* Instrucción 1
Transcribe el fragmento del texto sobre el viraje político latinoamericano que va entre "Pero la comparecencia" y "los de abajo.", ambos incluidos.
* Instrucción 2
Traduce al inglés esta oración del texto sobre el viraje político latinoamericano: "Con la revolución cubana cambiaron los ejes."
* Instrucción 3
Prosigue el texto sobre el viraje político latinoamericano a partir del punto en que termina.

* Texto del documento
<<<<
Siempre
pensamos -y yo sigo pensando- que concurrir a las elecciones es tanto como
jugar en el terreno del enemigo de clase. Lo que no quiere decir que no haya
que hacerlo. Pero no debemos jugar sólo en ese espacio, desarmando los poderes
populares.
En
Brasil triunfó Jair Bolsonaro. A eso se agrega la victoria de Mauricio Macri en
Argentina, del uribista Iván Duque en Colombia y el viraje derechista de Lenín
Moreno en Ecuador. En su conjunto, el mapa político ha virado fuertemente hacia
posiciones antiobreras, antifeministas, en contra de los pueblos originarios y
negros. El avance del racismo, el machismo y la violencia antipopular llegaron
para quedarse un buen tiempo. Aunque cambien algunos gobiernos, esas actitudes
arraigaron en nuestras sociedades, incluso en el seno de algunas organizaciones
populares.
Estamos
ante un viraje de la sociedad, a lo que se suman los cambios negativos de
gobiernos. Por eso creo que es un buen momento para la reflexión, sin dejar de
profundizar las resistencias, de mejorar las organizaciones y enfrentar los
desafíos más urgentes.
Durante
la primera mitad del siglo XX el núcleo de las organizaciones populares eran
los sindicatos, por oficios primero, de masas cuando comenzó la
industrialización en algunos países. En todo caso, los sindicatos eran el
centro de las resistencias y del cambio social. Eran el eje de la acumulación
de fuerzas, de la conquista y la defensa de derechos. En el ámbito político, la
acción colectiva aspiraba a implantar una sociedad más justa a través de varios
mecanismos, a veces contradictorios pero complementarios siempre.
Donde
se pudo, las izquierdas y los nacionalismos populares acudieron a elecciones.
Pero la comparecencia electoral no era un fin en sí mismo, sino una parte de
una estrategia mucho más abarcadora que desbordaba siempre el cauce electoral.
Tiempo de revoluciones
Hubo
levantamientos de masas e insurrecciones, como el célebre Bogotazo de 1948 ante
el asesinato de Jorge Eliécer Gaitán en Colombia. O el levantamiento obrero del
17 de octubre de 1945 en Buenos Aires, que quebró el poder de la oligarquía e
impuso un gobierno popular. En otros países, como Brasil, Chile y Perú, los
movimientos y las izquierdas ocuparon desde el espacio legal electoral hasta
las calles y los campos en acciones diversas, siempre dirigidas a un mismo fin:
imponer la fuerza de los de abajo.
Hubo
también revoluciones. En 1911 en México y en 1952 en Bolivia, que marcaron a
fuego la historia de ambos países, más allá de las derivas posteriores de cada
proceso. Con la revolución cubana cambiaron los ejes. Una parte sustancial del
campo popular se volcó en la lucha armada, en todos los países del continente.
>>>>
* Registros mostrados
<<<<
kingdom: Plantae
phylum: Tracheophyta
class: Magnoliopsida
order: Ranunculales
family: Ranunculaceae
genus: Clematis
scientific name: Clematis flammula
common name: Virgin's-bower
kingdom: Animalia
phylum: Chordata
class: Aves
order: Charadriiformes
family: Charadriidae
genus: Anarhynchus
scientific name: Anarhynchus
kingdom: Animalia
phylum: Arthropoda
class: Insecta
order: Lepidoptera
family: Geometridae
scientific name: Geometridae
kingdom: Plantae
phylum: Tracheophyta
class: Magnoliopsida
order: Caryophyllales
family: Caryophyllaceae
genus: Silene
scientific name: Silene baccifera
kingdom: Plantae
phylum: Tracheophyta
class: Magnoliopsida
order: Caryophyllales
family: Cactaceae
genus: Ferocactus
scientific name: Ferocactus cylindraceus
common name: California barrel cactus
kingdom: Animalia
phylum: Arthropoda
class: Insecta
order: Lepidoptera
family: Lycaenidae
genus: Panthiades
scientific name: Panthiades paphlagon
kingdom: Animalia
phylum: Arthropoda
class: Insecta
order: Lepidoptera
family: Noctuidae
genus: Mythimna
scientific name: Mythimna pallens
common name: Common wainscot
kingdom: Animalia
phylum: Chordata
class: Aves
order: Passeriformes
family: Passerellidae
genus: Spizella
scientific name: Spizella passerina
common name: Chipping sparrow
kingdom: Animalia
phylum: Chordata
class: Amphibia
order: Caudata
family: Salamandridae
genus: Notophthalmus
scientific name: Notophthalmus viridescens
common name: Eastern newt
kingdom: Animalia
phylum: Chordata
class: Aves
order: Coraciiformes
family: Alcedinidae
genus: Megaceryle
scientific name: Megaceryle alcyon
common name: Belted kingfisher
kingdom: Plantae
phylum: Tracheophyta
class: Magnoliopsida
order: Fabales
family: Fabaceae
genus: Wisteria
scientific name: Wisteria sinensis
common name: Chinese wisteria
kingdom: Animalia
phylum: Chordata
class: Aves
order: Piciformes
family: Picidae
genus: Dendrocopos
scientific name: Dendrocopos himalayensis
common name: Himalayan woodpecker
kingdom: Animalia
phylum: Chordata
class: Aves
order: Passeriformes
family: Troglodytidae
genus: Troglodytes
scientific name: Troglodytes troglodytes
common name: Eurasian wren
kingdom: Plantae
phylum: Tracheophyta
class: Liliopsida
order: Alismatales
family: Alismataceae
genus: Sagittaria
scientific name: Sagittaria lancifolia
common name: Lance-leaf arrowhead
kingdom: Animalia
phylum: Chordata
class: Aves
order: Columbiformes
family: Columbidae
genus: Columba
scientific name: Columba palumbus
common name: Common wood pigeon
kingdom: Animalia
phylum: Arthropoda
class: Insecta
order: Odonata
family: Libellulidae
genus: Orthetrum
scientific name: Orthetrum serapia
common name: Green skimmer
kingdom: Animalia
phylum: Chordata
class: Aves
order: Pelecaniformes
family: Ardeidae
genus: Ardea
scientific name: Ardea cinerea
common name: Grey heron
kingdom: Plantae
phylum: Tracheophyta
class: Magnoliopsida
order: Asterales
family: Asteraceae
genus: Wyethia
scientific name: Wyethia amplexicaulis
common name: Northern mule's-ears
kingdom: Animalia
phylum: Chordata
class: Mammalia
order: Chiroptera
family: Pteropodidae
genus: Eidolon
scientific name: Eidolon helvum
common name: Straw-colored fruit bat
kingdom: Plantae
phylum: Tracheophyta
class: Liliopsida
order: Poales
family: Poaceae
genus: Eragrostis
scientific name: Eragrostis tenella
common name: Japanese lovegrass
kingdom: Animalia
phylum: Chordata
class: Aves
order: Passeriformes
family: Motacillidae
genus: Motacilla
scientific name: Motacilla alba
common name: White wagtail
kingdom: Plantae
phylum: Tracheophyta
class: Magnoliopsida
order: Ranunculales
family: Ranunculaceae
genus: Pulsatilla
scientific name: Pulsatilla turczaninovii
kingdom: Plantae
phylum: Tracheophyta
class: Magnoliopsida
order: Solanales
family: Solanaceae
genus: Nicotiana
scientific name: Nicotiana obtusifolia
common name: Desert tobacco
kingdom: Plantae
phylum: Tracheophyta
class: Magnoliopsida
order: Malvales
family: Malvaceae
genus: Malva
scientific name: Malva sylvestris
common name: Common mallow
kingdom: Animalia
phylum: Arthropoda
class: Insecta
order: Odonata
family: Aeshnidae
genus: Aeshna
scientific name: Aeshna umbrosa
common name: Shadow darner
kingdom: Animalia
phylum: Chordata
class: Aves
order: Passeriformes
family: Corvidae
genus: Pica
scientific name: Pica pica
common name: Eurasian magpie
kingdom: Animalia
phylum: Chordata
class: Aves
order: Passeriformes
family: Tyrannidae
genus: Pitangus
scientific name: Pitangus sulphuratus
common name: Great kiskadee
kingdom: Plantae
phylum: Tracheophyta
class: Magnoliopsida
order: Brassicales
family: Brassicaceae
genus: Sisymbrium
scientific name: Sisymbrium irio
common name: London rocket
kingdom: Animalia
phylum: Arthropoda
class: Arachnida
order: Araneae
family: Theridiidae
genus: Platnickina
>>>>
* Respuesta del ejercicio 1
Pero la comparecencia electoral no era un fin en sí mismo, sino una parte de
una estrategia mucho más abarcadora que desbordaba siempre el cauce electoral.
Tiempo de revoluciones
Hubo
levantamientos de masas e insurrecciones, como el célebre Bogotazo de 1948 ante
el asesinato de Jorge Eliécer Gaitán en Colombia. O el levantamiento obrero del
17 de octubre de 1945 en Buenos Aires, que quebró el poder de la oligarquía e
impuso un gobierno popular. En otros países, como Brasil, Chile y Perú, los
movimientos y las izquierdas ocuparon desde el espacio legal electoral hasta
las calles y los campos en acciones diversas, siempre dirigidas a un mismo fin:
imponer la fuerza de los de abajo.

* Respuesta del ejercicio 2
With the Cuban revolution, the axes shifted.

* Respuesta del ejercicio 3
En el
mismo período, la segunda mitad del siglo XX, hubo también insurrecciones (15
levantamientos obreros sólo en Argentina entre 1969 y 1973), además de la
histórica Asamblea Popular en 1971 en Bolivia y los potentes Cordones
Industriales en el Chile de Allende, formas de poder popular desde abajo. Todas
las formas de lucha estaban combinadas: la electoral, la insurreccional y la
guerrillera. El embudo electoral
Con
el neoliberalismo, luego de las dictaduras del Cono Sur, las cosas cambiaron de
forma drástica. Las guerrillas centroamericanas y colombiana dejaron las armas
para adentrarse en discutibles pero necesarios procesos de paz. En los 90, las
izquierdas dejaron de prepararse para encabezar insurrecciones (como las que
hubo en Ecuador, Bolivia, Venezuela, Paraguay, Perú y Argentina que derribaron
una decena larga de gobiernos), para focalizarse en el terreno electoral.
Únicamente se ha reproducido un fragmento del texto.